Scotland’s former First Minister Nicola Sturgeon has described her arrest by police investigating the SNP’s finances as the worst day of her life. Sturgeon describes being questioned by detectives as part of Operation Branchform in an extract from her upcoming memoir. She writes about her “utter disbelief” about police raiding the home she shared with her husband Peter Murrell in April 2023.
Sturgeon was arrested in June 2023 and was told in March this year that she would face no further action and was no longer a suspect. Her husband, the former SNP chief executive Peter Murrell, was charged with embezzlement in April 2024. The couple announced they were separating earlier this year.
Sturgeon also talks in detail about her experience of becoming pregnant and suffering a miscarriage aged 40 in 2010. She said she had never yearned for a baby but her husband desperately wanted to be a dad. When she found out she was pregnant, she writes, “Peter was ecstatic. I wanted to be. I told him I was. But — and I still feel so guilty about this — I was deeply conflicted.”
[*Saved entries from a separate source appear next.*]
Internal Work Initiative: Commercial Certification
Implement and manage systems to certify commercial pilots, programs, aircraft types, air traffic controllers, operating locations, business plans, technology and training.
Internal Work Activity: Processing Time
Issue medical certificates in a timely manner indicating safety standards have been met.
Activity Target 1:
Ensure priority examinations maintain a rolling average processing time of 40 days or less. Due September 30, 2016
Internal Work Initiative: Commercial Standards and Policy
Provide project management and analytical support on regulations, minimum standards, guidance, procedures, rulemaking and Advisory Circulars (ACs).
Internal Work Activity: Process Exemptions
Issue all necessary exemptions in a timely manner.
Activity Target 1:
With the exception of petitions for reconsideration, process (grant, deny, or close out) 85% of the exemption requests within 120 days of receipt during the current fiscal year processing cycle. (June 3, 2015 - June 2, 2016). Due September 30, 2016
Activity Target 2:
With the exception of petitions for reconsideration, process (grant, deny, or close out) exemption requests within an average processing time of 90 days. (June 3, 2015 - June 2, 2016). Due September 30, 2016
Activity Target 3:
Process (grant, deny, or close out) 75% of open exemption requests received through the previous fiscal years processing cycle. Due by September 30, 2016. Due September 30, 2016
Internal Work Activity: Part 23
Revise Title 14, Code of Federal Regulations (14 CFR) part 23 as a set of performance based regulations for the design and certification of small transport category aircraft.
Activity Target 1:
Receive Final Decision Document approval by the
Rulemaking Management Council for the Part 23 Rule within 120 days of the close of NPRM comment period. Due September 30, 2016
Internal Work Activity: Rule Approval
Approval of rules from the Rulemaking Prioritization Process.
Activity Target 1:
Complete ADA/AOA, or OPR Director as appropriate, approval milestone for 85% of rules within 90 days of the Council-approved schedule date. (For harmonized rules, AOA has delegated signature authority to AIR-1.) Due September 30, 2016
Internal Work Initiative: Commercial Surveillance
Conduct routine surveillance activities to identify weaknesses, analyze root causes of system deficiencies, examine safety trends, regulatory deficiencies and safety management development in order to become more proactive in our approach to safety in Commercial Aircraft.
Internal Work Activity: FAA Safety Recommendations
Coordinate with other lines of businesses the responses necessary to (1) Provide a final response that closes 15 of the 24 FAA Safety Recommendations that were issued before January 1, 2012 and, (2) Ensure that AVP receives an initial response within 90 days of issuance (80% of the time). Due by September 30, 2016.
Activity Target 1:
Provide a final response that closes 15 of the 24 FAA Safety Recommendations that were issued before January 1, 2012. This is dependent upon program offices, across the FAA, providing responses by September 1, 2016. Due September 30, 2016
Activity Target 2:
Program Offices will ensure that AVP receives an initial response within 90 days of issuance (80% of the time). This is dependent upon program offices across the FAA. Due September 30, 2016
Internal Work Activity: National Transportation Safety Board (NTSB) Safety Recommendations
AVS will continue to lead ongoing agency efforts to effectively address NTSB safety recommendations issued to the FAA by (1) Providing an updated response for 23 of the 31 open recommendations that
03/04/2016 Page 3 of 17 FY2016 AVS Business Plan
Sturgeon writes about the guilt she felt at being conflicted about the pregnancy and the guilt she now feels after miscarrying. She also describes continuing to work while suffering “constant agony, the most excruciating pain I have ever experienced” and feeling “heartbroken” about the loss.
Sturgeon says that she was convinced the baby would have been a girl called Isla, writing: “I do deeply regret not getting the chance to be Isla’s mum. It might not make sense, but she feels real to me. And I know that I will mourn her for the rest of my life.”
The former first minister also addresses rumours about her sexuality, in particular an unfounded claim that she was having an affair with a female French diplomat. “There were slightly different versions of the story, but the consistent theme seemed to be that I was having a torrid lesbian affair,” she writes.
Sturgeon writes that she would normally have ignored such “wild stories from the darker recesses of social media,” but this one ended up being discussed by her neighbours, family and friends. She describes much of the social media and online comment as being driven by homophobia.
Sturgeon says she has never considered sexuality, her own included, to be binary. Moreover, sexual relationships should be private matters. Her memoir, Frankly, will be published on Thursday 14 August.